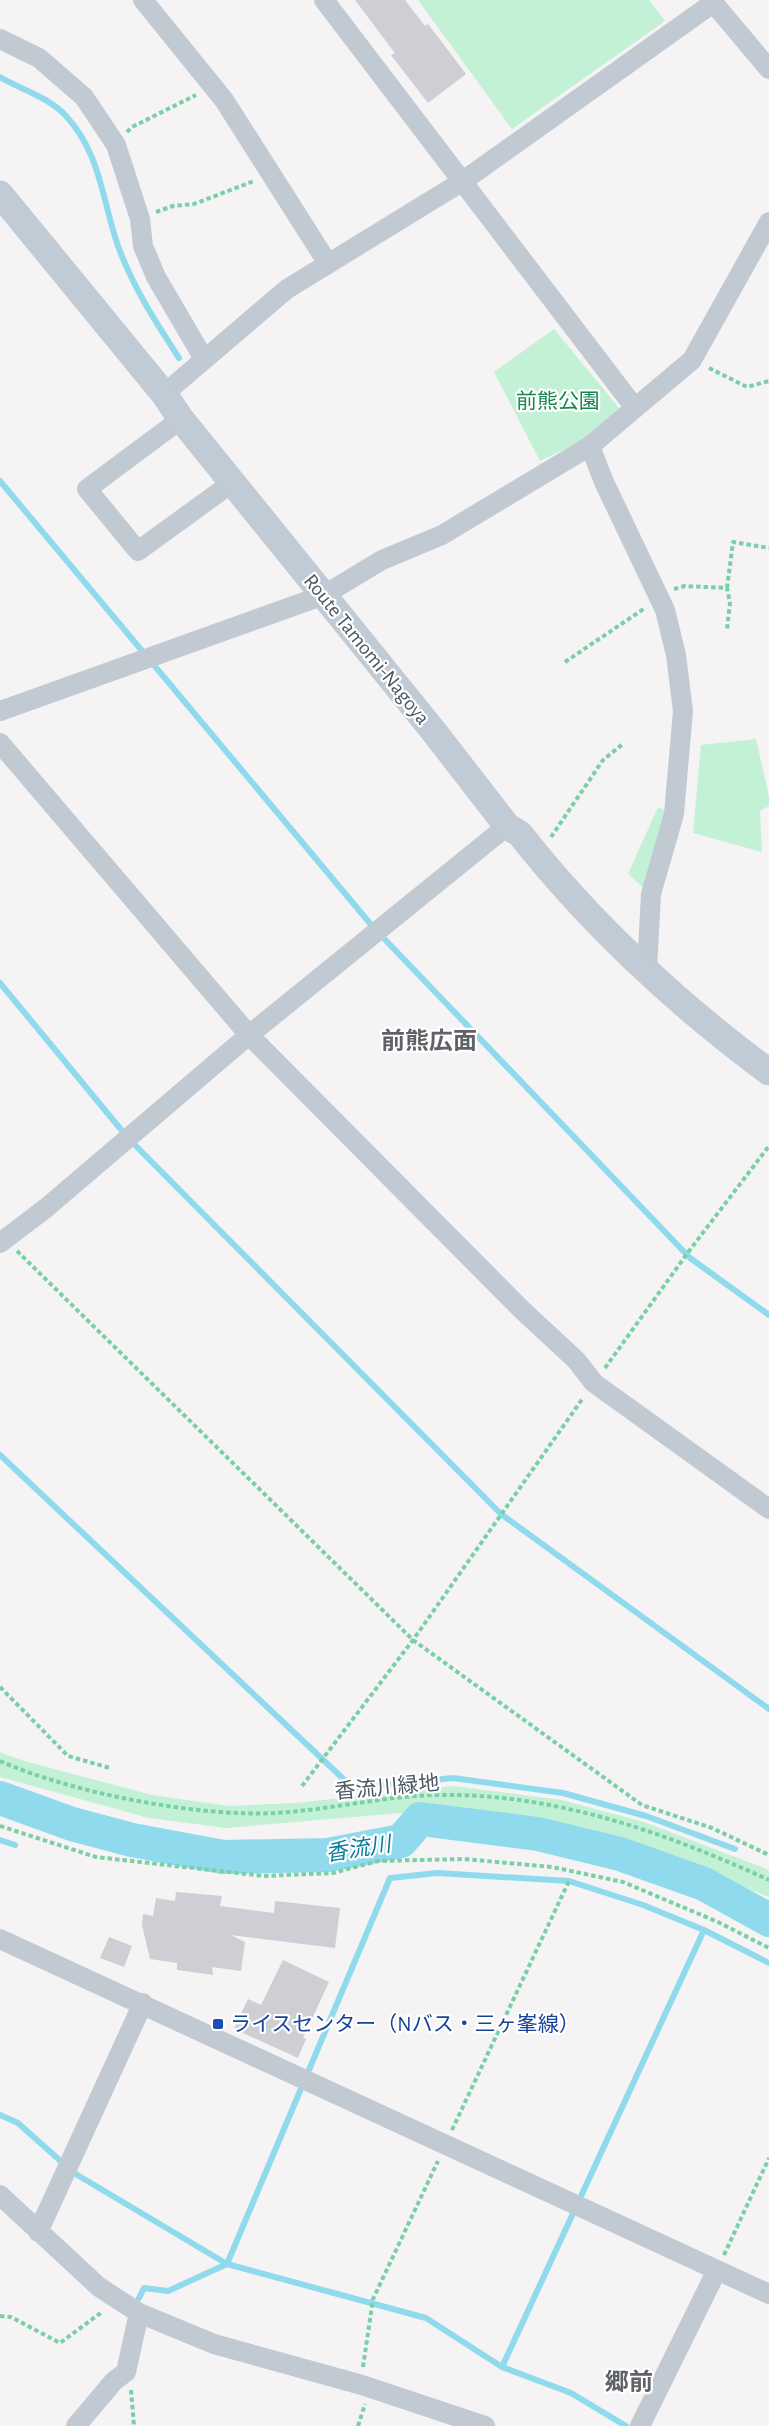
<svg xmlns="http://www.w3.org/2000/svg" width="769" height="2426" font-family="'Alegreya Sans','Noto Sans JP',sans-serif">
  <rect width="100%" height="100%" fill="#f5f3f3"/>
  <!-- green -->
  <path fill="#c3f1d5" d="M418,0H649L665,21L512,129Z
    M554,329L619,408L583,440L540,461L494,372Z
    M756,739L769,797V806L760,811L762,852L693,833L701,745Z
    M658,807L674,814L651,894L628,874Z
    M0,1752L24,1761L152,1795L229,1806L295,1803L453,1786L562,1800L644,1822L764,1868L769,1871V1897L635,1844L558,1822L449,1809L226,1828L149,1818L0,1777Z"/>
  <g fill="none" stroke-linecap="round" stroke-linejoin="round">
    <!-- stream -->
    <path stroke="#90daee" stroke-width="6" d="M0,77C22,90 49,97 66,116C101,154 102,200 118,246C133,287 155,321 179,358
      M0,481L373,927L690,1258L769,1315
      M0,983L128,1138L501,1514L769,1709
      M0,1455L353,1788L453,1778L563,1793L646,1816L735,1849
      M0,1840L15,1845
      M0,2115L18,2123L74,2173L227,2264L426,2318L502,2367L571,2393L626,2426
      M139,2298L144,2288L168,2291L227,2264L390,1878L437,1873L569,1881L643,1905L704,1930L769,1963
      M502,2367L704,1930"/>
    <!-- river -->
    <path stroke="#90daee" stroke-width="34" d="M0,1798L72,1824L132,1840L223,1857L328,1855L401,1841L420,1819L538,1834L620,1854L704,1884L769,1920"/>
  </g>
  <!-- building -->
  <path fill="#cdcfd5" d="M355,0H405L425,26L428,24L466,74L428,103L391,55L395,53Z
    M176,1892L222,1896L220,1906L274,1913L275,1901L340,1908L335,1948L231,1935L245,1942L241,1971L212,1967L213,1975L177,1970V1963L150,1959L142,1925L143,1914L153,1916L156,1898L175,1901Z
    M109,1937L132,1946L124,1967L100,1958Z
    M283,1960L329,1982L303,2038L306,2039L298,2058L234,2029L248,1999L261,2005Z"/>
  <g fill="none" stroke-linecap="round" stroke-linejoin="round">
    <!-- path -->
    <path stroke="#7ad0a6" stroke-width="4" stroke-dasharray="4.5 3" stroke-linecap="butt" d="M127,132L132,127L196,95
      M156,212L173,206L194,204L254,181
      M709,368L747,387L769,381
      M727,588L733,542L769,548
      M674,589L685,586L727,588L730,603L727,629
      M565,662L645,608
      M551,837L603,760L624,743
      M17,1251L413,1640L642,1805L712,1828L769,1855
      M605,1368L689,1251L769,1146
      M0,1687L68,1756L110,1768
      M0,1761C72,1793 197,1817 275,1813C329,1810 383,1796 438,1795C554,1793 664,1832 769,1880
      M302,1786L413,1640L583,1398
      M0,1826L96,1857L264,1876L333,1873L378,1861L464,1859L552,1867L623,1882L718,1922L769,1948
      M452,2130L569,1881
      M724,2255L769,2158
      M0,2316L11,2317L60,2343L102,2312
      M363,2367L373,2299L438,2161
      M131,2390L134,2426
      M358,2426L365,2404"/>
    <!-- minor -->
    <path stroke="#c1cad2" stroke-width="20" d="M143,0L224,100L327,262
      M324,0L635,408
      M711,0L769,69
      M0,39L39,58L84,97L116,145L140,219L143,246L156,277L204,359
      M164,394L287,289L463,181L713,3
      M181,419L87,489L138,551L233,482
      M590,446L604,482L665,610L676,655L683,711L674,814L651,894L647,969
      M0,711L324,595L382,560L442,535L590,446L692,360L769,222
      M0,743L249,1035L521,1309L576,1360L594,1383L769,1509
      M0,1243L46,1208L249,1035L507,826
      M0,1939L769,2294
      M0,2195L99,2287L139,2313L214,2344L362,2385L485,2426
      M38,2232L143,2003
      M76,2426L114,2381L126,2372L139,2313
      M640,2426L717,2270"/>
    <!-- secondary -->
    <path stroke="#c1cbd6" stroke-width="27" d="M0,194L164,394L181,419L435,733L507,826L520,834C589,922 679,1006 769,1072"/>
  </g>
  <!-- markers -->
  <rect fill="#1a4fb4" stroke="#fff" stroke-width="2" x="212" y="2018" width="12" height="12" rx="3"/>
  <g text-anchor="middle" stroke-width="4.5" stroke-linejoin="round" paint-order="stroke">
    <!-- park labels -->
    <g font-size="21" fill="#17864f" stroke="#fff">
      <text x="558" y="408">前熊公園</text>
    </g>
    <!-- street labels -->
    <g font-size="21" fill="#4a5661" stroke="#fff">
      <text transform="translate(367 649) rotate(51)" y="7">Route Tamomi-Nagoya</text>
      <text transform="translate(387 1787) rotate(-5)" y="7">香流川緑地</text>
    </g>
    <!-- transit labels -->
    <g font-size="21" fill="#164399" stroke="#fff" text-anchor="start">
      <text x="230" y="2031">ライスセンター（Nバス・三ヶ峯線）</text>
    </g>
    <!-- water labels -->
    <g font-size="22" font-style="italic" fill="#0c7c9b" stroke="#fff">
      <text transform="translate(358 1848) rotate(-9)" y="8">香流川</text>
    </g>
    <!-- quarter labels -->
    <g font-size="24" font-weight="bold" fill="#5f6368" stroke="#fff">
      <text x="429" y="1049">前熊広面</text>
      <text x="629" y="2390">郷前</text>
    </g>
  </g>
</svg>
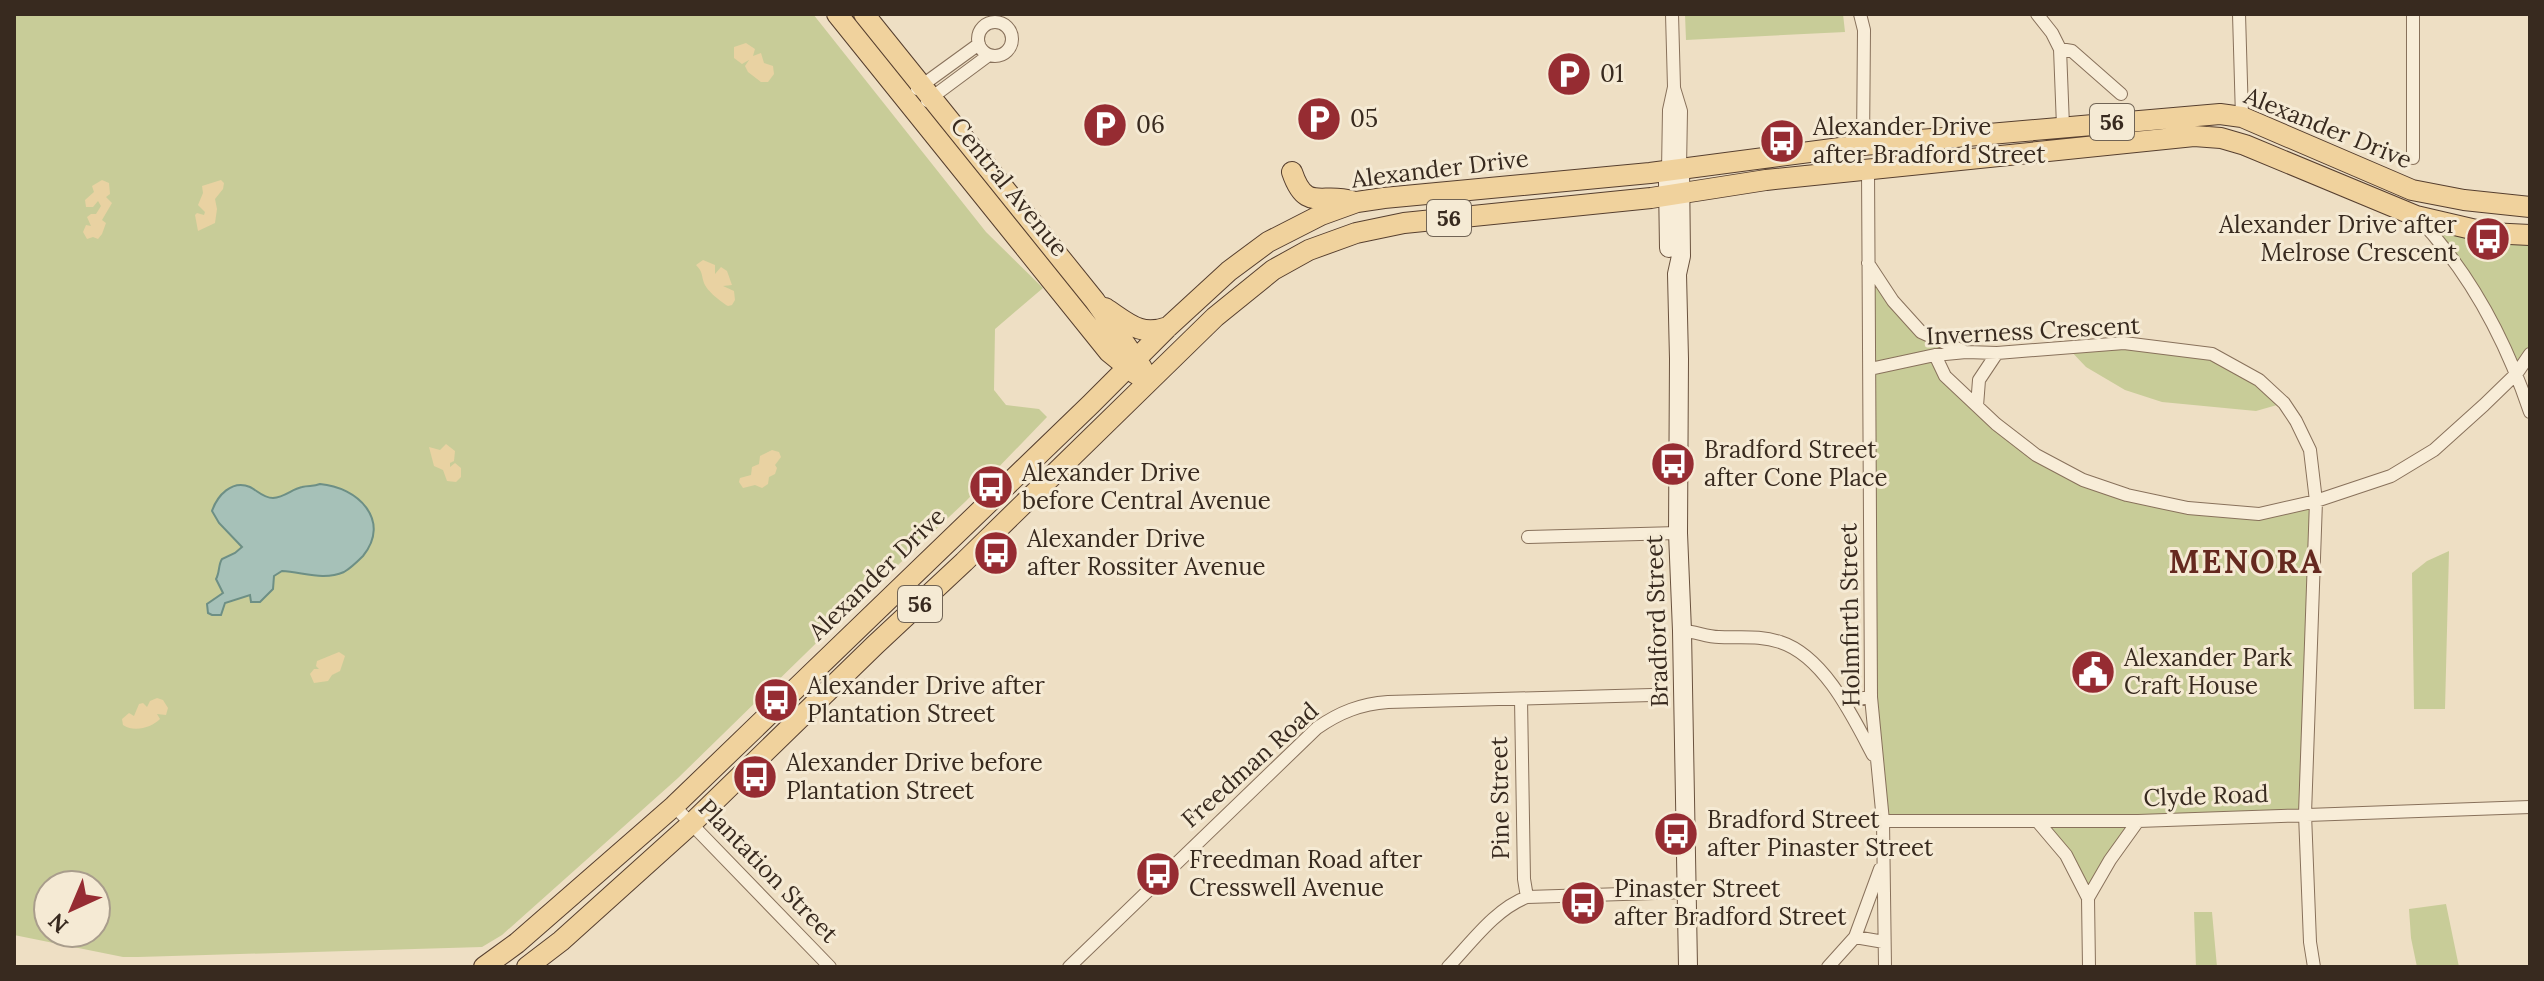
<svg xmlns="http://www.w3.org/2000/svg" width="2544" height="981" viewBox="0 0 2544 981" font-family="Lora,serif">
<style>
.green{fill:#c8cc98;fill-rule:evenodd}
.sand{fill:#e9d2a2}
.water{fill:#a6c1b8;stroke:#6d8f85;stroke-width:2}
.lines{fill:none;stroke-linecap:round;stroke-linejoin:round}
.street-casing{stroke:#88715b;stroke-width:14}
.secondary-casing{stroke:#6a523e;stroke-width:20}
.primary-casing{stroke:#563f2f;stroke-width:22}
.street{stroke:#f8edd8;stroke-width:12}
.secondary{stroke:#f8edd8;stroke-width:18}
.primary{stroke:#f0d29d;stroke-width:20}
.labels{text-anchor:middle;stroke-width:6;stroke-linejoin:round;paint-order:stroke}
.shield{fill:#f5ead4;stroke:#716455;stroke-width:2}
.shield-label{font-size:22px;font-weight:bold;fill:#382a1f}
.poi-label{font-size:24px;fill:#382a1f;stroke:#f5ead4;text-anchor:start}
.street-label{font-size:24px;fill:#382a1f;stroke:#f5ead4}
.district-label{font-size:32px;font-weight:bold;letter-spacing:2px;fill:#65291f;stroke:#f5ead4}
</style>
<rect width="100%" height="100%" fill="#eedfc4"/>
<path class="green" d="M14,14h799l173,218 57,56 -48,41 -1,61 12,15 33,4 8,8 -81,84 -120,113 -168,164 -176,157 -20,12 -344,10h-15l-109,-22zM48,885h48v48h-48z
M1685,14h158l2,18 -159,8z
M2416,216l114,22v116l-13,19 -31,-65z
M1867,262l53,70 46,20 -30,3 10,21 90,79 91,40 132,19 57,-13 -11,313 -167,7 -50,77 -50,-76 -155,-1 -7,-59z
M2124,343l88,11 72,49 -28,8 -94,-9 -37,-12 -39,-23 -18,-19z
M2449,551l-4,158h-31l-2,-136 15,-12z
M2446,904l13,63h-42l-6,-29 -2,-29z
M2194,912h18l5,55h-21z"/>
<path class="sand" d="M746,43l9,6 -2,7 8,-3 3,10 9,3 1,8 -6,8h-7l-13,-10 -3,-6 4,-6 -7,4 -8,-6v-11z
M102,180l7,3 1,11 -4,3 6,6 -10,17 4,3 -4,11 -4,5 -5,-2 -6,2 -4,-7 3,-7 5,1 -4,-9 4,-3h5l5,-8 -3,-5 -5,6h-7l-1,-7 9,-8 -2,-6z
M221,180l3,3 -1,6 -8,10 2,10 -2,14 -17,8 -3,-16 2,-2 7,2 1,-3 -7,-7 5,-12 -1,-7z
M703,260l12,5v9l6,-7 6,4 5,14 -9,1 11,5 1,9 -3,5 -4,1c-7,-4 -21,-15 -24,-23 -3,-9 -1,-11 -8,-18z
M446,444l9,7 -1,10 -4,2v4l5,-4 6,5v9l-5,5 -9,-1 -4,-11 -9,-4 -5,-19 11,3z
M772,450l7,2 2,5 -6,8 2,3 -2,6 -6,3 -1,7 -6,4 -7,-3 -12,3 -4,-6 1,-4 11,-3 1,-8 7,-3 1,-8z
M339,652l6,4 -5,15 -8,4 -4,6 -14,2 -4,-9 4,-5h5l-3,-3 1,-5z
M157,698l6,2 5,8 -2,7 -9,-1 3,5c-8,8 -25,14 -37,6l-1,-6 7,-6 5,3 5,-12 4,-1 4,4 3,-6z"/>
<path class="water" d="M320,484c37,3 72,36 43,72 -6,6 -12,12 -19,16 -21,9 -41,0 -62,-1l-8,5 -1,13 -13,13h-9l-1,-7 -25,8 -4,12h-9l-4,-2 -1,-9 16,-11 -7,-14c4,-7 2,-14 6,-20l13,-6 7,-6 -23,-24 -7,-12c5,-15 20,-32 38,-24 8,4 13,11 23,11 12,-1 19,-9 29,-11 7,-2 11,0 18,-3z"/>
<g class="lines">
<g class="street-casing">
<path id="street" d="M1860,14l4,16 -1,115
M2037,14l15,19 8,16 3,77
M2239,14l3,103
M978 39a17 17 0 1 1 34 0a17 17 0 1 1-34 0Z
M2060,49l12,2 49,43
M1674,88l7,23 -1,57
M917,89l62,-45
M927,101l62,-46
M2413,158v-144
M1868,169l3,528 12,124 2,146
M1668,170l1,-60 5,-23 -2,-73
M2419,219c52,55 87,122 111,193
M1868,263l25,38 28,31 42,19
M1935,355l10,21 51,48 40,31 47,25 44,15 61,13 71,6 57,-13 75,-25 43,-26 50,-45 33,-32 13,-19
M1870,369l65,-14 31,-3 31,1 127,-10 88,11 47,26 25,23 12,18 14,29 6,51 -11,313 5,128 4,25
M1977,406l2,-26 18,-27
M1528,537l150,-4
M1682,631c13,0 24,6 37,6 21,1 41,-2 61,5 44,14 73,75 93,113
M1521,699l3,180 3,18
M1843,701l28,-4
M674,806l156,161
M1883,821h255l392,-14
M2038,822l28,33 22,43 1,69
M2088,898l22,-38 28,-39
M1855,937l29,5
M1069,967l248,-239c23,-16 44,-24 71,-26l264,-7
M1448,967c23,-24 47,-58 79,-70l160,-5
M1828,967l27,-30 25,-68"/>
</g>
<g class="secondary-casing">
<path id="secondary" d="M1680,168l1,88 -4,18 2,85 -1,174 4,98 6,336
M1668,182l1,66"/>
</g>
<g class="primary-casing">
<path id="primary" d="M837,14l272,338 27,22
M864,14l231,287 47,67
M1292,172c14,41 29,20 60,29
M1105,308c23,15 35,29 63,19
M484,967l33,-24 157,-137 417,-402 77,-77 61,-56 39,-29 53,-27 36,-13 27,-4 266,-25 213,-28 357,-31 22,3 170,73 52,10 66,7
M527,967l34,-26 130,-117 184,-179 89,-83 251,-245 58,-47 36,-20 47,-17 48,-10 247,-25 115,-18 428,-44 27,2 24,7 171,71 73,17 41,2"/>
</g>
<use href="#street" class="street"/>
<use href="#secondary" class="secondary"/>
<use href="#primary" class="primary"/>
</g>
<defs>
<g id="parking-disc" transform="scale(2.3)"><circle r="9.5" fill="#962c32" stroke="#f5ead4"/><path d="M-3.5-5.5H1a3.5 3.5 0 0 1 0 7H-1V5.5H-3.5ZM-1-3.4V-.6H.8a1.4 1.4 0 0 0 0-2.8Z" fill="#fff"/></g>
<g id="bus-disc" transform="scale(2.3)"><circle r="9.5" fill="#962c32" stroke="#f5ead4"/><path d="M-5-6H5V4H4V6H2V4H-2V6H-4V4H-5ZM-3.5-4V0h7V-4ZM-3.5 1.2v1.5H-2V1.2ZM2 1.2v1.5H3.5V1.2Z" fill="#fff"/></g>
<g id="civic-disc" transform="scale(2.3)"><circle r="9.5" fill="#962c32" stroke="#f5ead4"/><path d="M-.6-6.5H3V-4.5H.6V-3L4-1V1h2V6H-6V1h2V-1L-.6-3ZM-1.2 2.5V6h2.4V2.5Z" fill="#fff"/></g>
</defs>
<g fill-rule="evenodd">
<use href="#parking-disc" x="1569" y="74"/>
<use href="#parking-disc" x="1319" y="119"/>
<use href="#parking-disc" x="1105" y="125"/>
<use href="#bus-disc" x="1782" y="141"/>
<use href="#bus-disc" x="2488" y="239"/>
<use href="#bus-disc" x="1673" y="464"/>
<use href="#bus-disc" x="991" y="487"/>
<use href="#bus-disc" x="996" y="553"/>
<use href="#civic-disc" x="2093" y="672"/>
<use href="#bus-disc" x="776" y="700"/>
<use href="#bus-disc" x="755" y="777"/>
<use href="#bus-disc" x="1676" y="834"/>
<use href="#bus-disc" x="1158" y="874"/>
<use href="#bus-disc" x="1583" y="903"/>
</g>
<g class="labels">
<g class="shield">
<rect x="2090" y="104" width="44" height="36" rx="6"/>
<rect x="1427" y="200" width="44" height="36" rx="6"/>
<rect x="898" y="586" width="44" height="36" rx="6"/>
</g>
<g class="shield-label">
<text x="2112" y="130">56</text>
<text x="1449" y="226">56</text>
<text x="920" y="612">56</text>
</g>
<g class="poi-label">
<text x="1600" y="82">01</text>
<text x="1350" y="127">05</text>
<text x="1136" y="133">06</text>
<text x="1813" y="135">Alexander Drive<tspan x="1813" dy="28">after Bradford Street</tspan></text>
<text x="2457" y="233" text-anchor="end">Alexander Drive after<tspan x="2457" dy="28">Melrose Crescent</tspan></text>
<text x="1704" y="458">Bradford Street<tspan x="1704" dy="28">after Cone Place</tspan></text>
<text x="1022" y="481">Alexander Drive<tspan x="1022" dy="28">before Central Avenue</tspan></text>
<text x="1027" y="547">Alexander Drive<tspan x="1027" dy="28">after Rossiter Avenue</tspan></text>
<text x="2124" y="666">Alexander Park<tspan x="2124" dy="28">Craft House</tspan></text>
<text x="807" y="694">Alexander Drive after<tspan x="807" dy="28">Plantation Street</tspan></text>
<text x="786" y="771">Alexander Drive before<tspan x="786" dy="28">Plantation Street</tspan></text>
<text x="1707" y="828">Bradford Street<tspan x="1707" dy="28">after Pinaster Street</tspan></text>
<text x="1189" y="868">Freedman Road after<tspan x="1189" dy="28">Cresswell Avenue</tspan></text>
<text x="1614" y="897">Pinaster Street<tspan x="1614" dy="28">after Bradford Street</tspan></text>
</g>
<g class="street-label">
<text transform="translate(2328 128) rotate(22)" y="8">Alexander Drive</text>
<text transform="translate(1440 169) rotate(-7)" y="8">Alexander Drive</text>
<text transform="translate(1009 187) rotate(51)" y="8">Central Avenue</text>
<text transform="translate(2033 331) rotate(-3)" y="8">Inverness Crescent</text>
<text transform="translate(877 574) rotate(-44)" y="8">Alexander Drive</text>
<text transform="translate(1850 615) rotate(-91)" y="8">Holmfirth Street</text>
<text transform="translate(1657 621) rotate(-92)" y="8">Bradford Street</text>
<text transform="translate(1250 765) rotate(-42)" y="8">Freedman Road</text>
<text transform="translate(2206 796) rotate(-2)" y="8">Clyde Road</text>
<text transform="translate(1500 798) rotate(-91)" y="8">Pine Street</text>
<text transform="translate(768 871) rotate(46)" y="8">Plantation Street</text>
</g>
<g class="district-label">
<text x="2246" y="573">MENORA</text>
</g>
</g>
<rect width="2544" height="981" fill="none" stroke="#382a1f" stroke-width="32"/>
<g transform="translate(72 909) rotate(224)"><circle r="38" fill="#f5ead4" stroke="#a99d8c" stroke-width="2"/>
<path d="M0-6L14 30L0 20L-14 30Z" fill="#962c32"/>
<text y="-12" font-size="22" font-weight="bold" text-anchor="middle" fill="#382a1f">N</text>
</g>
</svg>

::::::

Work task >> Go through the material above and report each line containing "lines".

Answer space >>
.lines{fill:none;stroke-linecap:round;stroke-linejoin:round}
<g class="lines">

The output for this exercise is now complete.